Hier 19, visite « surprise » au centre de rétention administrative, où sont « retenus » les étrangers en instance de reconduite à la frontière. Ces visites se font toujours sans prévenir à l’avance pour pouvoir en toute objectivité juger de l’état et de l’atmosphère des lieux.
Le centre de rétention de Bordeaux, se situe au sous-sol du nouvel hôtel de police. C’est un petit centre de 24 places, disposé autour d’un puits de jour au plafond grillagé, baptisé un peu généreusement « cour de promenade ». Les six chambres de quatre lits chacune ne sont pas indignes. Les lieux de toilette (deux douches, deux wc, un lavabo double) sont sommaires et, ce matin-là, médiocrement entretenus.
La durée moyenne de séjour est de 15 jours. Le centre est plein, mais on n’y connait pas de surpopulation, au contraire de la prison. Il nous a été dit que les interpellations étaient interrompues quand le centre était plein.
Sauf à des occasions ponctuelles, où deux chambres peuvent être rendues indépendantes, le centre n’abrite que des sujets masculins, de nationalité variée, pour environ 50% africaine le jour de ma visite, et pour le reste, indienne, pakistanaise, turque, russe.
J’aurais aimé rencontré M Kébé Talibé, personne ivoirienne, dont la rétention vient d’être prolongée. Je m’étais entretenue avant d’entrer au centre avec sa compagne. Je donne à la suite de ce billet, la note qui m’a été transmise sur sa situation. On m’a dit que M Kébé venait d’être transféré pour une audience et je n’ai donc pu lui parler.
Je me suis entrenue avec plusieurs des personnes retenues. L’un d’eux, Algérien, est en France depuis 8 ans et demi, ainsi que ses quatre soeurs ; il travaillait, parle évidemment parfaitement français. Je me suis étonnée qu’il soit au centre de rétention, avec les étrangers nouvellement arrivés, et non assigné à résidence. La réponse a été bien sûr qu’il n’aurait pas été retrouvé à sa résidence, en ayant connaissance de sa possibilité de reconduite.

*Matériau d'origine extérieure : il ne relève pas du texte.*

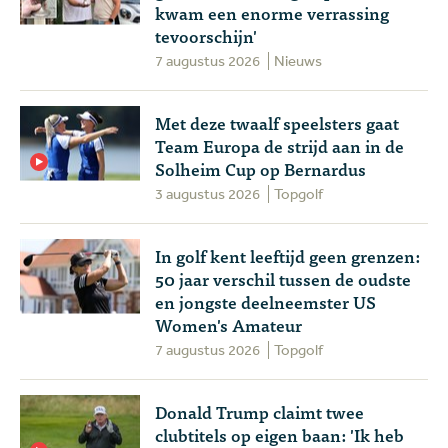
kwam een enorme verrassing
tevoorschijn'
7 augustus 2026
Nieuws
Met deze twaalf speelsters gaat
Team Europa de strijd aan in de
Solheim Cup op Bernardus
3 augustus 2026
Topgolf
In golf kent leeftijd geen grenzen:
50 jaar verschil tussen de oudste
en jongste deelneemster US
Women's Amateur
7 augustus 2026
Topgolf
Donald Trump claimt twee
clubtitels op eigen baan: 'Ik heb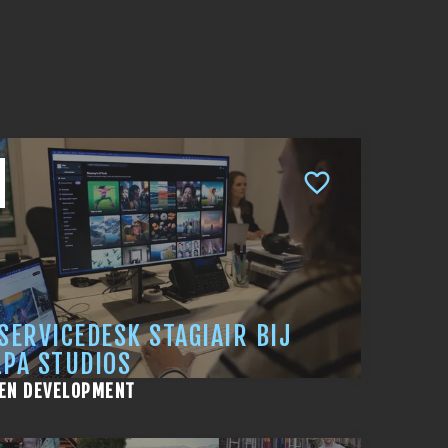
-SERVICEDESK STAGIAIR BIJ
LPA STUDIOS
 EN DEVELOPMENT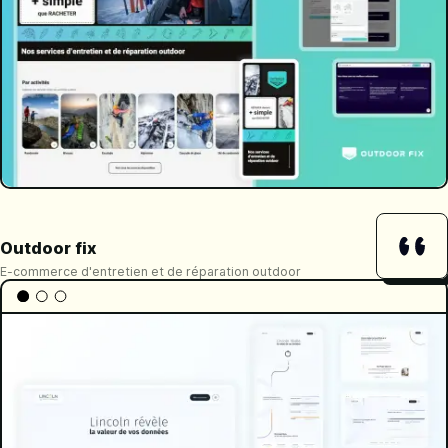
Outdoor fix
E-commerce d'entretien et de réparation outdoor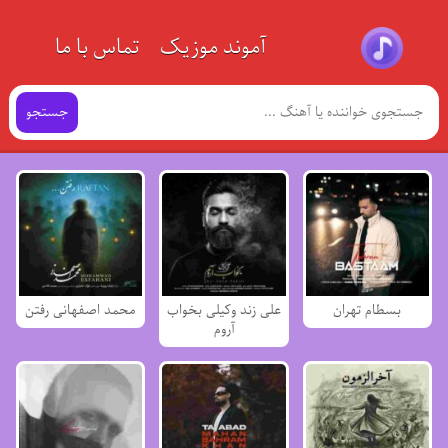
آموند موزیک
تماس با ما
جستجو
بسطام تهران
علی زند وکیلی بخواب
محمد اصفهانی رفتن
آروم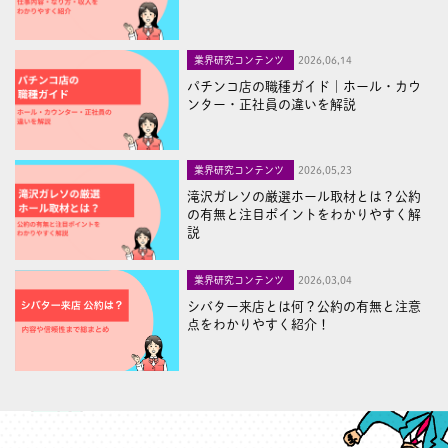
業界研究コンテンツ
2026,06,14
パチンコ店の職種ガイド｜ホール・カウ
ンター・正社員の違いを解説
業界研究コンテンツ
2026,05,23
滝沢ガレソの厳選ホール取材とは？公約
の有無と注目ポイントをわかりやすく解
説
業界研究コンテンツ
2026,03,04
シバター来店とは何？公約の有無と注意
点をわかりやすく紹介！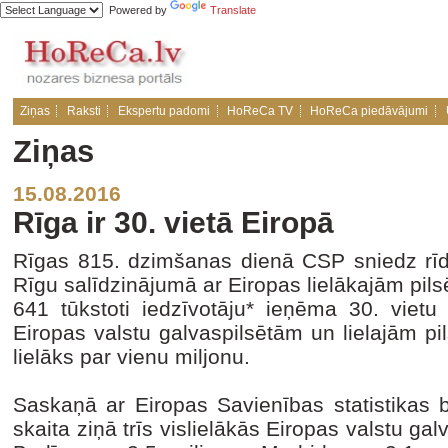
Powered by
Translate
Ziņas
Raksti
Ekspertu padomi
HoReCa TV
HoReCa piedāvājumi
Ziņas
15.08.2016
Rīga ir 30. vietā Eiropā
Rīgas 815. dzimšanas dienā CSP sniedz rīdz
Rīgu salīdzinājumā ar Eiropas lielākajām pi
641 tūkstoti iedzīvotāju* ieņēma 30. vietu 
Eiropas valstu galvaspilsētām un lielajām pil
lielāks par vienu miljonu.
Saskaņā ar Eiropas Savienības statistikas b
skaita ziņā trīs vislielākās Eiropas valstu gal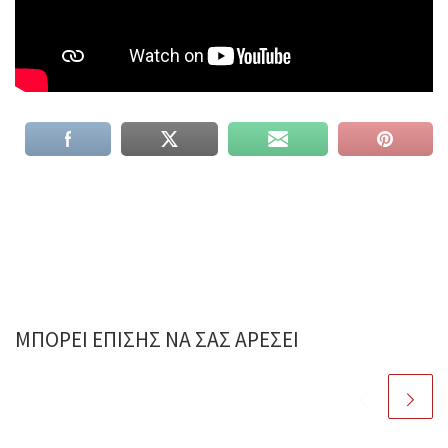
ΜΠΟΡΕΊ ΕΠΊΣΗΣ ΝΑ ΣΑΣ ΑΡΈΣΕΙ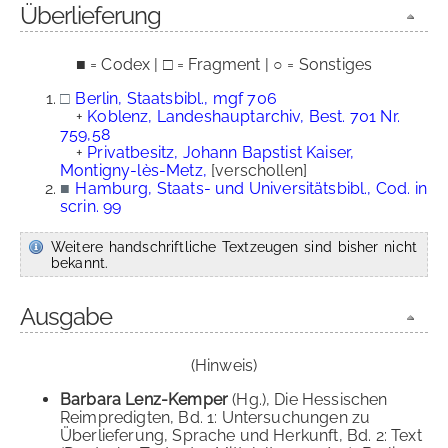
Überlieferung
■ = Codex | □ = Fragment | ○ = Sonstiges
□
Berlin, Staatsbibl., mgf 706
+
Koblenz, Landeshauptarchiv, Best. 701 Nr.
759,58
+
Privatbesitz, Johann Bapstist Kaiser,
Montigny-lès-Metz,
[verschollen]
■
Hamburg, Staats- und Universitätsbibl., Cod. in
scrin. 99
Weitere handschriftliche Textzeugen sind bisher nicht
bekannt.
Ausgabe
(Hinweis)
Barbara Lenz-Kemper
(Hg.), Die Hessischen
Reimpredigten, Bd. 1: Untersuchungen zu
Überlieferung, Sprache und Herkunft, Bd. 2: Text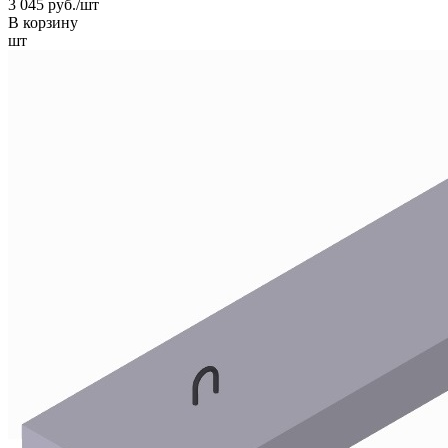
3 045 руб./шт
В корзину
шт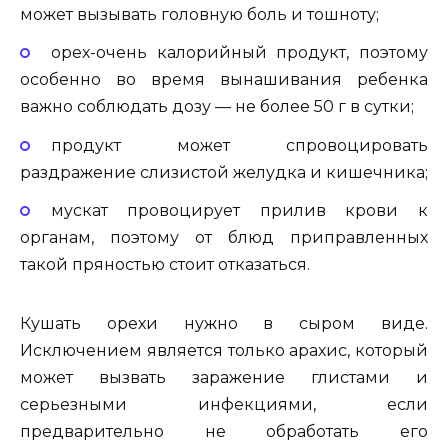
может вызывать головную боль и тошноту;
орех-очень калорийный продукт, поэтому
особенно во время вынашивания ребенка
важно соблюдать дозу — не более 50 г в сутки;
продукт может спровоцировать
раздражение слизистой желудка и кишечника;
мускат провоцирует прилив крови к
органам, поэтому от блюд приправленных
такой пряностью стоит отказаться.
Кушать орехи нужно в сыром виде.
Исключением является только арахис, который
может вызвать заражение глистами и
серьезными инфекциями, если
предварительно не обработать его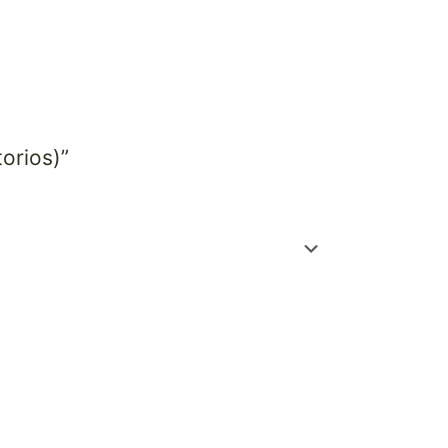
orios)”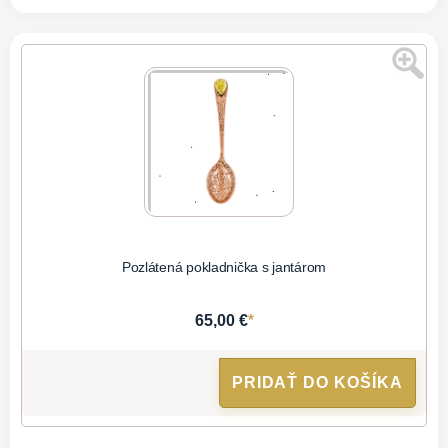
Pozlátená pokladnička s jantárom
*
65,00 €
PRIDAŤ DO KOŠÍKA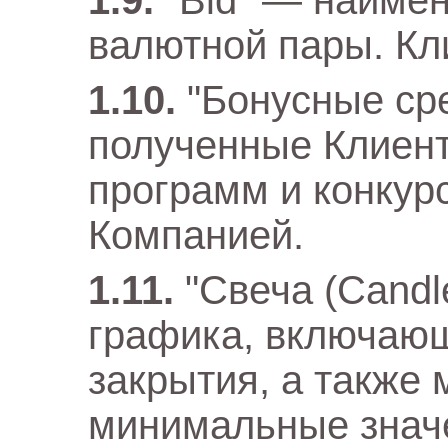
"Bid" — наиме
валютной пары. Кли
"Бонусные ср
полученные Клиент
программ и конкур
Компанией.
"Свеча (Candl
графика, включающ
закрытия, а также
минимальные знач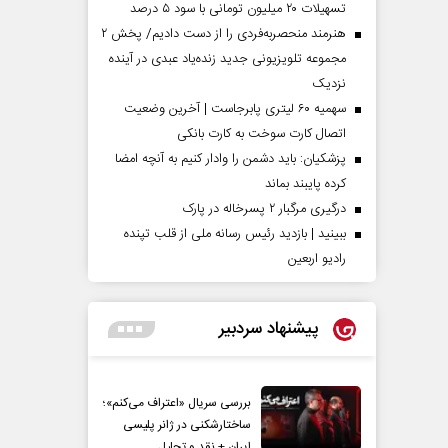
تسهیلات ۲۰ میلیون تومانی با سود ۵ درصد
هنرمند منحصر‌به‌فردی را از دست دادیم/ پخش ۲
مجموعه تلویزیونی جدید زنده‌یاد عبدی در آینده
نزدیک
سهمیه ۶۰ لیتری پابرجاست | آخرین وضعیت
اتصال کارت سوخت به کارت بانکی
پزشکیان: باید دشمن را وادار کنیم به آنچه امضا
کرده پایبند بماند
درگیری مرگبار ۲ پسرخاله در پارک
ببینید | بازدید رئیس رسانه ملی از قلب تپنده
رادیو اربعین
پیشنهاد سردبیر
بررسی سریال «اعتراف می‌کنم»؛
ساختارشکنی در ژانر پلیسی
ایران + نقد و تحلیل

Une fois encore, cela me parait illustrer le fait que la « politique du chiffre » , imposée par le gouvernement, fait ignorer les situations individuelles, alors que chaque cas est un problème humain.

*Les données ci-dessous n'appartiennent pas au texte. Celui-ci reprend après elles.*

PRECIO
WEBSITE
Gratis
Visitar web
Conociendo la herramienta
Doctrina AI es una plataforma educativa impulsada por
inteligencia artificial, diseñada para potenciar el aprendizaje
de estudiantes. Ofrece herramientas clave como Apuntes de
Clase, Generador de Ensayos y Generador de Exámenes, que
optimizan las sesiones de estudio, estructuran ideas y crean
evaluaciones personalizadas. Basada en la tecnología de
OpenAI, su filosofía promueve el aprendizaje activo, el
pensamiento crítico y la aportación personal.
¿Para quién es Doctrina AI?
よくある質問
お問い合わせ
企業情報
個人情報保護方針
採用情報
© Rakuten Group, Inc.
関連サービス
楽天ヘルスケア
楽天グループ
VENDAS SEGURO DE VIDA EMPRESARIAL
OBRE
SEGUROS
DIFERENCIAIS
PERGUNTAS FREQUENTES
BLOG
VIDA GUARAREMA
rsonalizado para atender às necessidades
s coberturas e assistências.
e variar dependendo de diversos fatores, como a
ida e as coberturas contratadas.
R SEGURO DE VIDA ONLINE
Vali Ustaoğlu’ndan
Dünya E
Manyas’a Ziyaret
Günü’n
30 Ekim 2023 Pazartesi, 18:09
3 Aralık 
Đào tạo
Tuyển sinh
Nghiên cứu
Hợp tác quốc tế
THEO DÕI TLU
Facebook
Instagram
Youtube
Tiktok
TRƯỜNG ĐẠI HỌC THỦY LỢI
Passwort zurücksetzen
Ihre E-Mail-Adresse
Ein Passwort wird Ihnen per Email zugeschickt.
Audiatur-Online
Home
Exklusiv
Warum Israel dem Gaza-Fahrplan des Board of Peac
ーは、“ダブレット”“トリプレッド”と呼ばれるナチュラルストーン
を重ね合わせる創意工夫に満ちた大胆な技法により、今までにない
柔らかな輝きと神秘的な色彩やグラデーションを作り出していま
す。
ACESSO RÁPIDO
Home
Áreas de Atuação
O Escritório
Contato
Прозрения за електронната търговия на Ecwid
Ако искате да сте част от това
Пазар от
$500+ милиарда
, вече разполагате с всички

Dans le centre de rétention, une cellule d’isolement est en cours d’installation. Cela ne fera qu’augmenter le caractère carcéral de ce centre. Là la réponse a été qu’il fallait éviter que les « retenus » violents ou menaçant de se suicider aient à être transférés à Toulouse, dans un centre comportant ce aménagement. Pour les « suicidants », je ne comprends pas qu’ils ne soient pas orientés vers l’hôpital Charles Perrens, et je l’ai exprimé sans trouver là de réponse satisfaisante.
J’ai longuement parlé avec l’infirmier du centre, qui est un infirmier du CHU. J’ai particulièrement apprécié la manière dont il conçoit son rôle, qui est d’apporter non seulement du soin, mais de l’humanité, du lien, à des personnes en situation de stress, brutalement coupées de leur environnement, et dans l’incertitude et la crainte concernant leur avenir à court terme. Deux infirmiers se relayent au centre, assurant ainsi chaque jour, week end et fêtes compris, une présence de sept heures et demi. La nuit par contre, il n’y a pas de présence infirmière, et l’accès au soin doit passer par le gardien.
Un problème majeur est l’absence de mise à disposition d’un interprête pour les personnes ne parlant pas français. Cet accès est à leur charge ce qui limite leur accès aux procédures de recours de justice. Une fois encore, la bonne volonté supplée à la loi et les interprètes de la CIMADE ou de l’association Mana, apportent leur concours pour pallier à cette insuffisance du droit.
J’ai voulu que ce billet soit aussi objectif que possible et qu’il comporte tous les points qui m’ont principalement retenue. D’où l’austérité de son ton et de sa rédaction.